### Direction
Copy out every text line of the records below word for word, omitting the pictures.

Start of Data for this task

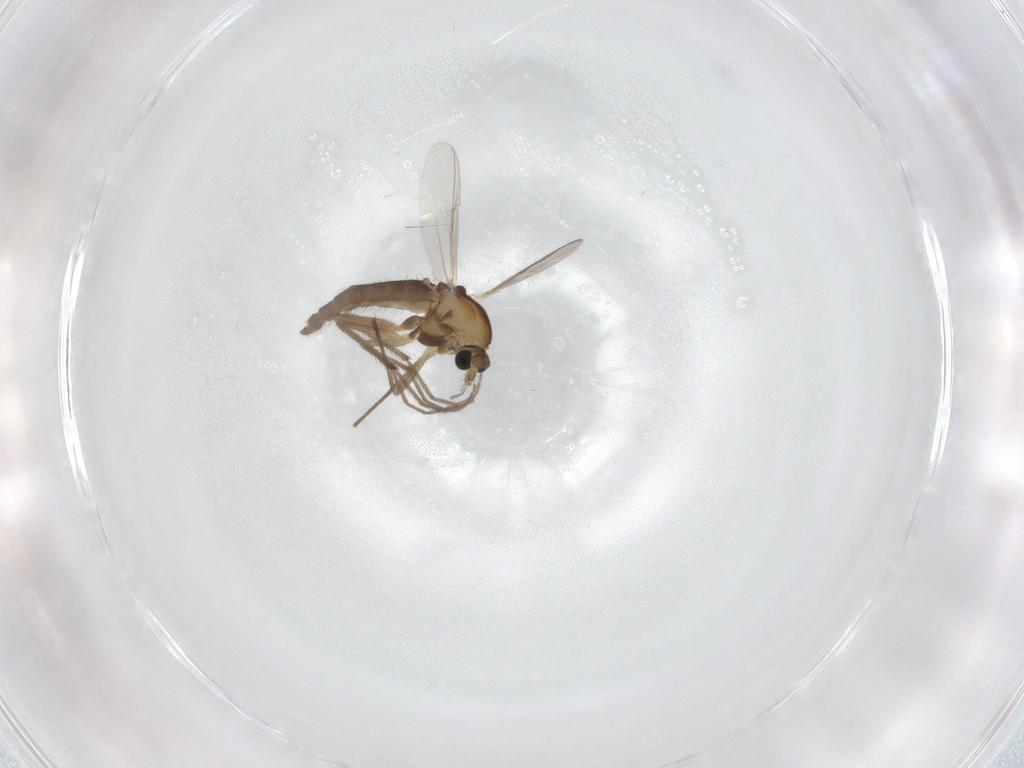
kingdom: Animalia
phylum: Arthropoda
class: Insecta
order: Diptera
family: Chironomidae
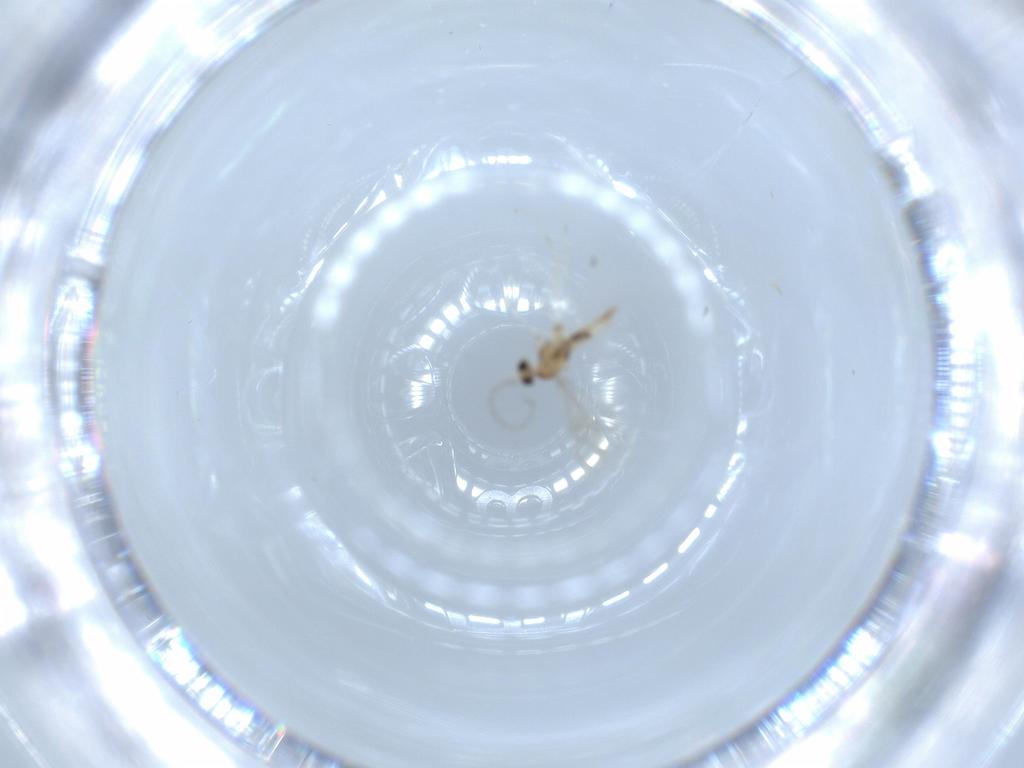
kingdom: Animalia
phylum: Arthropoda
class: Insecta
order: Diptera
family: Sciaridae
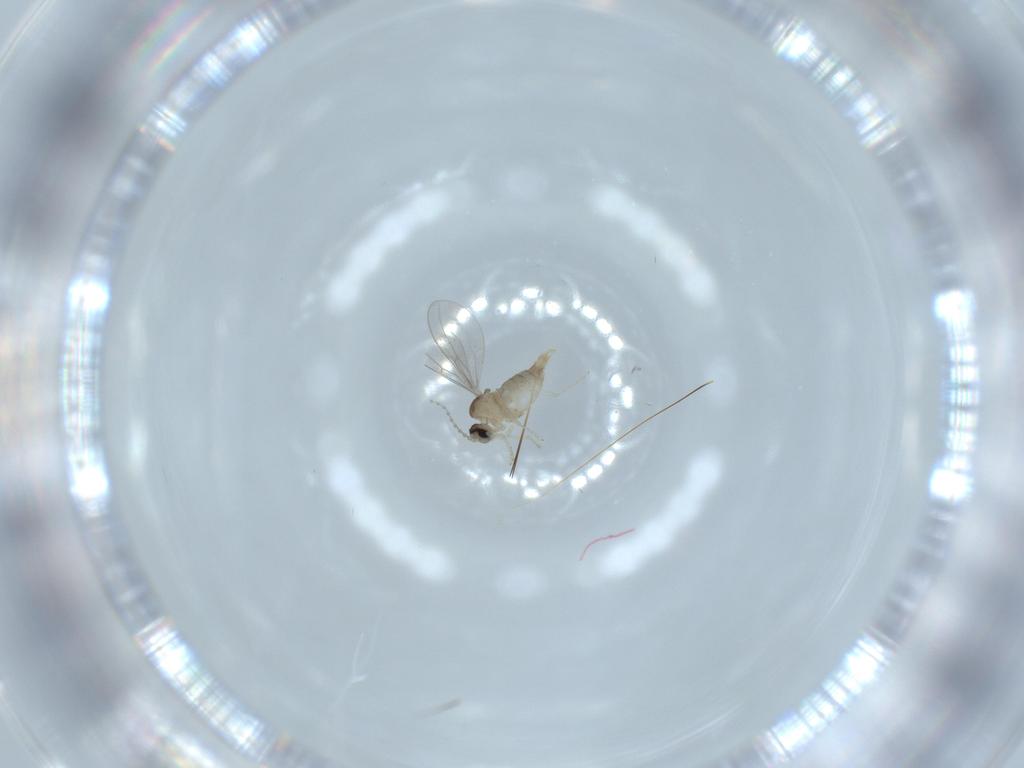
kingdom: Animalia
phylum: Arthropoda
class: Insecta
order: Diptera
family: Cecidomyiidae
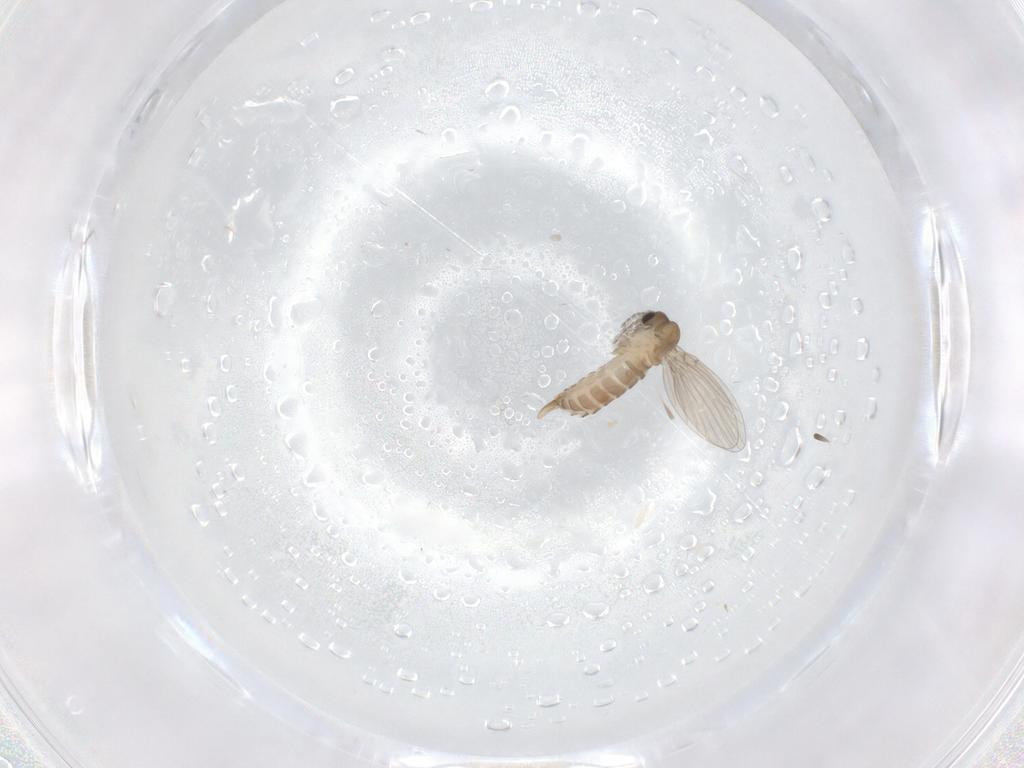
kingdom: Animalia
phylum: Arthropoda
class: Insecta
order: Diptera
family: Psychodidae
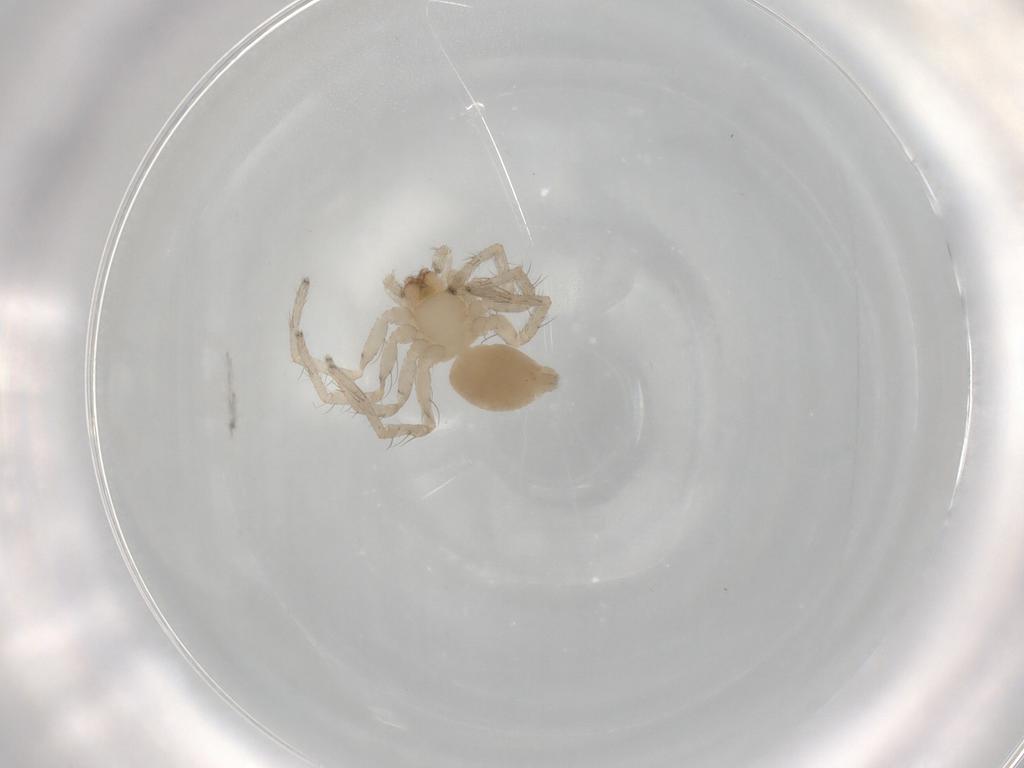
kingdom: Animalia
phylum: Arthropoda
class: Arachnida
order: Araneae
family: Anyphaenidae
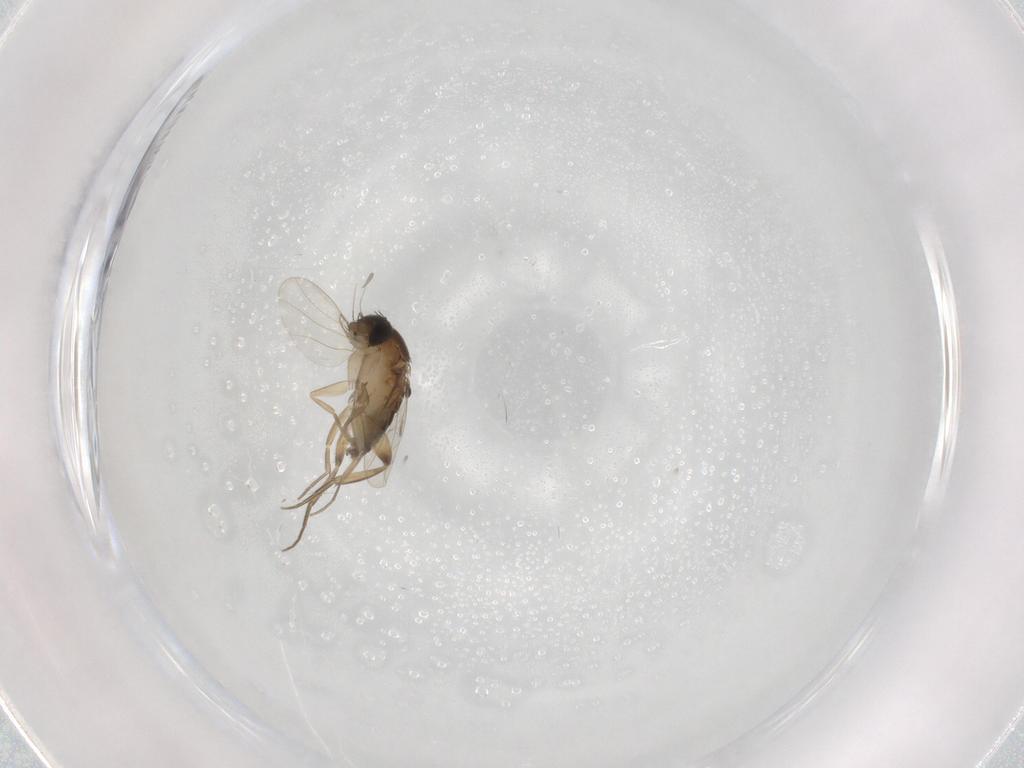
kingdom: Animalia
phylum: Arthropoda
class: Insecta
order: Diptera
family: Phoridae
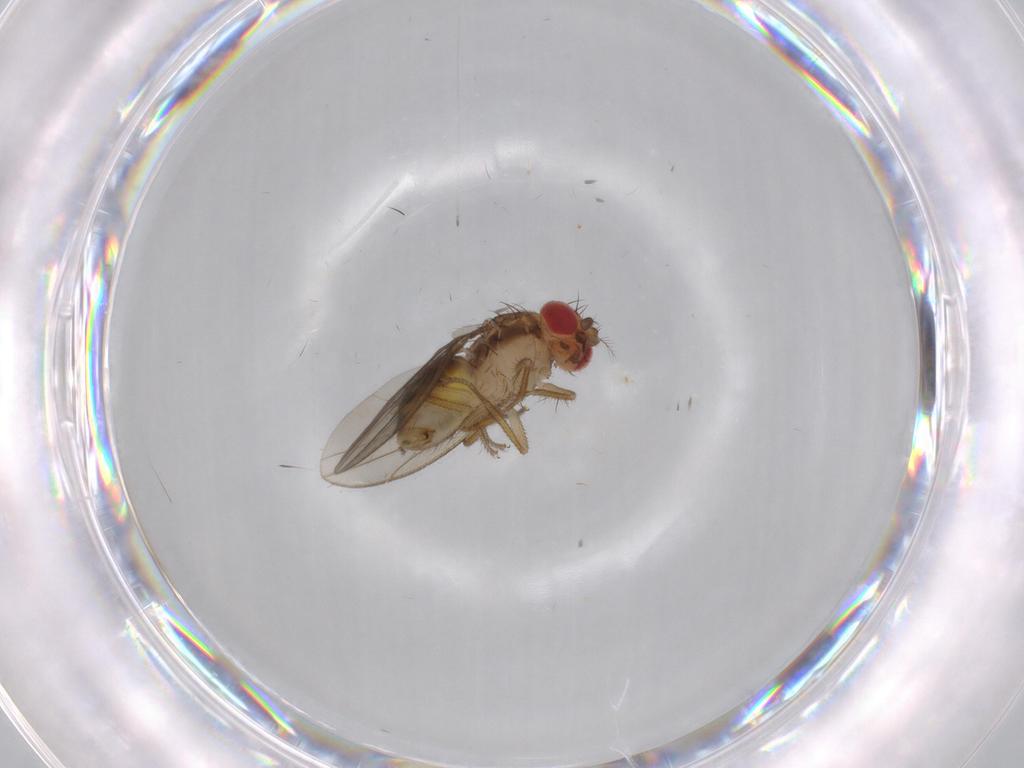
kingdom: Animalia
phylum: Arthropoda
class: Insecta
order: Diptera
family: Drosophilidae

End of Data for this task

### Finished task
kingdom: Animalia
phylum: Arthropoda
class: Insecta
order: Diptera
family: Chironomidae
kingdom: Animalia
phylum: Arthropoda
class: Insecta
order: Diptera
family: Sciaridae
kingdom: Animalia
phylum: Arthropoda
class: Insecta
order: Diptera
family: Cecidomyiidae
kingdom: Animalia
phylum: Arthropoda
class: Insecta
order: Diptera
family: Psychodidae
kingdom: Animalia
phylum: Arthropoda
class: Arachnida
order: Araneae
family: Anyphaenidae
kingdom: Animalia
phylum: Arthropoda
class: Insecta
order: Diptera
family: Phoridae
kingdom: Animalia
phylum: Arthropoda
class: Insecta
order: Diptera
family: Drosophilidae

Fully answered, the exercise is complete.